Timelines; Are we “crying wolf” about AGI?
Robin says he sees a lot of arguments that we should work on AGI prep because AGI is definitely coming soon, and that this is “crying wolf” that will discredit the field when AGI doesn’t come soon. My experience is different. Pretty much all the material I read advocating for AGI safety & policy, from both inside and outside the field, is scrupulously careful to say that they do not know with confidence when we’ll get AGI, and that this work is important and appropriate regardless of timelines. That doesn’t mean Robin is wrong; I presume we’re reading different things. I’m sure that people on the internet have said all kinds of crazy things about AGI. Oh well, what can you do?
It does seem to be an open secret that many of the people working full-time on AGI safety & policy assign a pretty high probability to AGI coming soon (say, within 10 or 20 years, or at least within their lifetimes, as opposed to centuries). I put myself in that category too. This is naturally to be expected from self-selection effects.

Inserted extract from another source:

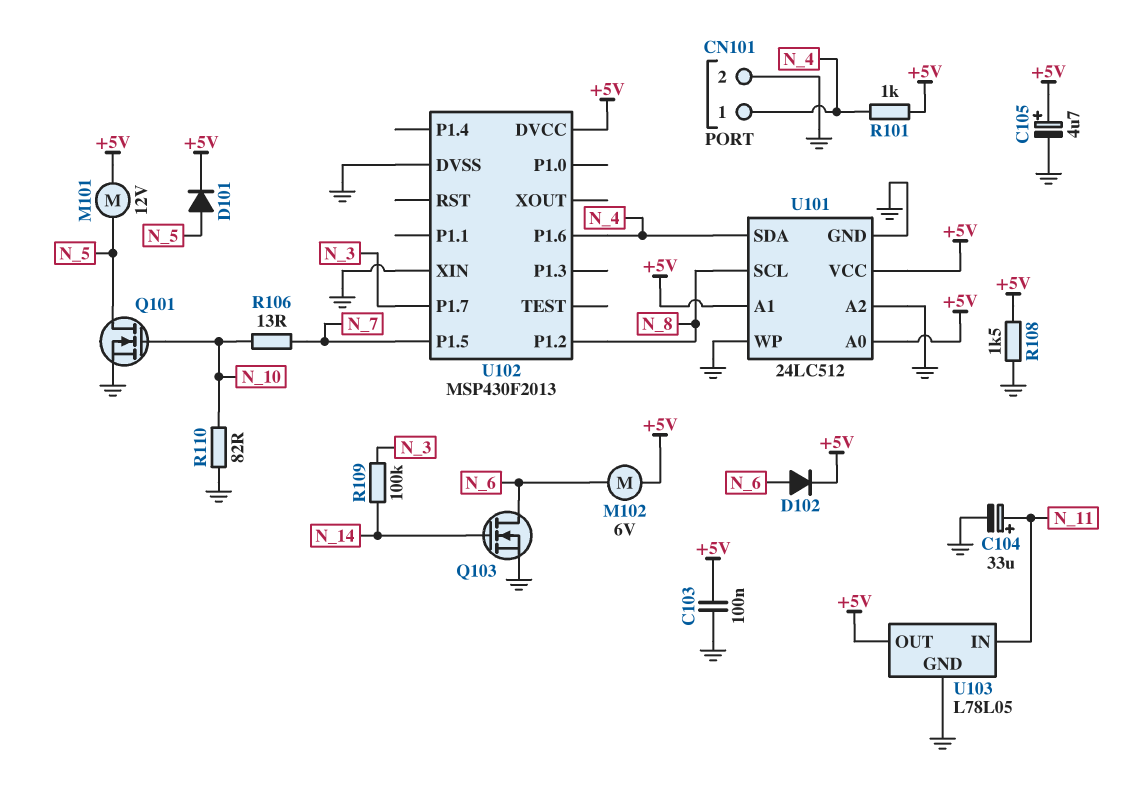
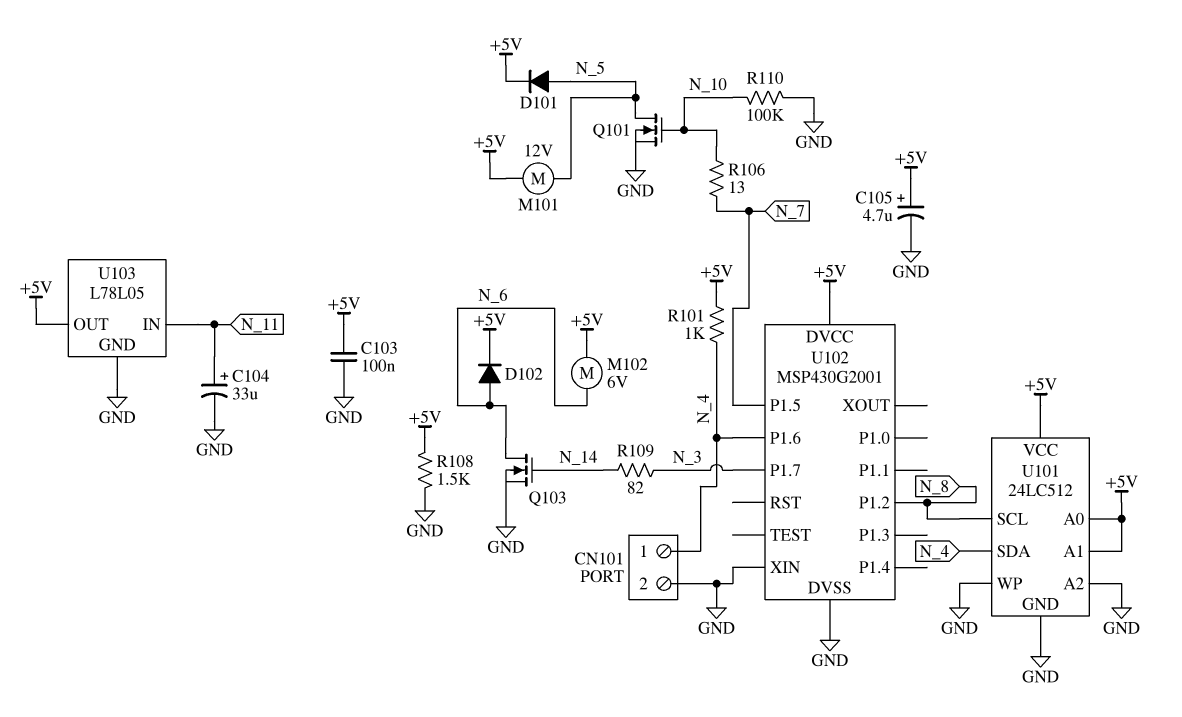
R109: 100k (N_3, N_14) -> 82 (N_3, N_14)
R110: 82 (GND, N_10) -> 100k (GND, N_10)
U102: MSP430F2013 -> MSP430G2001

Again, I have inside-view reasons for privately believing that AGI has a reasonable chance of coming “soon” (as defined above), that I won’t get into here. I’m not sure that this belief is especially communicable, or defensible. The party line, that “nobody knows when AGI is coming”, is a lot more defensible. I am definitely willing to believe and defend the statement “nobody knows when AGI is coming” over an alternative statement “AGI is definitely not going to happen in the next 20 years”. OK, well Robin didn’t exactly say the latter statement, but he kinda gave that impression (and sorry if I’m putting words in his mouth). Anyway, I have pretty high confidence that the latter statement is unjustifiable. We even have good outside-view support for the statement “People declaring that a particular technology definitely will or won’t be developed by a particular date have a terrible track-record and should be disbelieved.” (see examples in There’s No Fire Alarm For AGI). We don’t know how many revolutionary insights lie between us and AGI, or how quickly they will come, we don’t know how many lines of code need to be written (or how many ASICs need to be spun), and how long it will take to debug. We don’t know any of these things. I’ve heard lots of prestigious domain experts talk about what steps are needed to get to AGI, and they all say different things. And they could all be wrong anyway—none of them has built an AGI! (The first viable airplane was built by the then-obscure Wright Brothers, who had better ideas than the then-most-prestigious domain experts.) Robin hasn’t built an AGI either, and neither have I. Best to be humble.